Namita studied till Class 5 at AG High School in Ahmedabad in the English medium, which held her good stead when she moved to the US. She didn’t have to appear for an ‘English’ test and was directly admitted to the sixth grade there.
But a job in the US State Department, in which she eventually got into in 2010, didn’t come as easy. “I appeared for the entrance examination (for State Dept) but couldn’t qualify. I took a job in the banking sector and studied for an MBA simultaneously,” said Namita. “Even while the banking job was going well, I knew I wanted to do something international; for I knew many languages including Spanish, Hindi, English and Gujarati. I wasn’t meant to be working in one city for one job.” She passed the State Dept test in 2009. And after a process spanning 18 months, she was appointed the Vice Consul to India at Mumbai.
Namita is settled in North Carolina with her husband and a three-year-old son.
She has been working out of Mumbai since her appointment in May this year. She has visited Ahmedabad three times since then and is visibly impressed by how the city has undergone a metamorphosis of sorts – with its wider roads, and a cleaner and greener environment than Mumbai.

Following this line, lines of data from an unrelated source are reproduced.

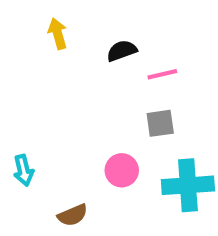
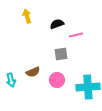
gray square: (160, 123) -> (61, 54), moved
brown semicircle: (73, 215) -> (33, 72), moved

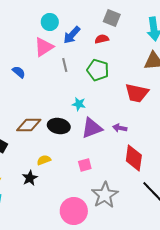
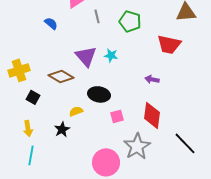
brown diamond: (29, 125) -> (61, 76), turned 30
black ellipse: (59, 126) -> (99, 94), moved
purple triangle: (92, 128) -> (86, 56), moved, turned -50
red diamond: (134, 158) -> (152, 115), moved

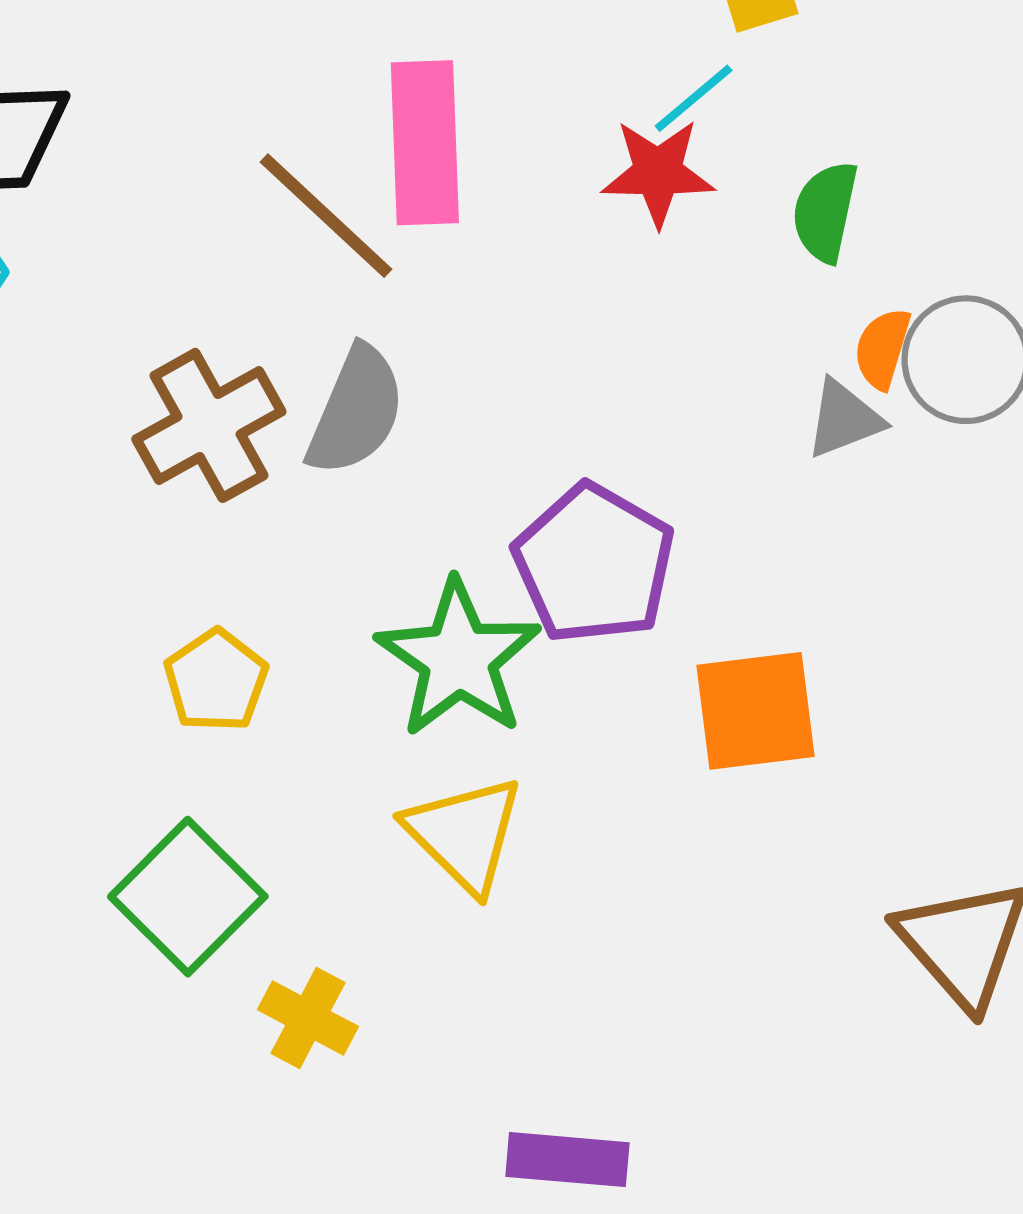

“I think Ahmedabad is a great model of progress for India and other developing countries, but what the city should emphasise upon is inclusive growth,” said Namita. “Wherever there’s a growth story, a part of the population (of that region) gets left behind. Maybe, Ahmedabad can do things differently and include all in the development process.”
But what is the secret to her immaculate Gujarati, though having lived in the US for years? “My mother deserves credit (for this). She always insisted my brother and I should communicate in Gujarati, said Namita. “When we asked her for something in English, she would respond in Gujarati. She insisted we should know our language and culture.”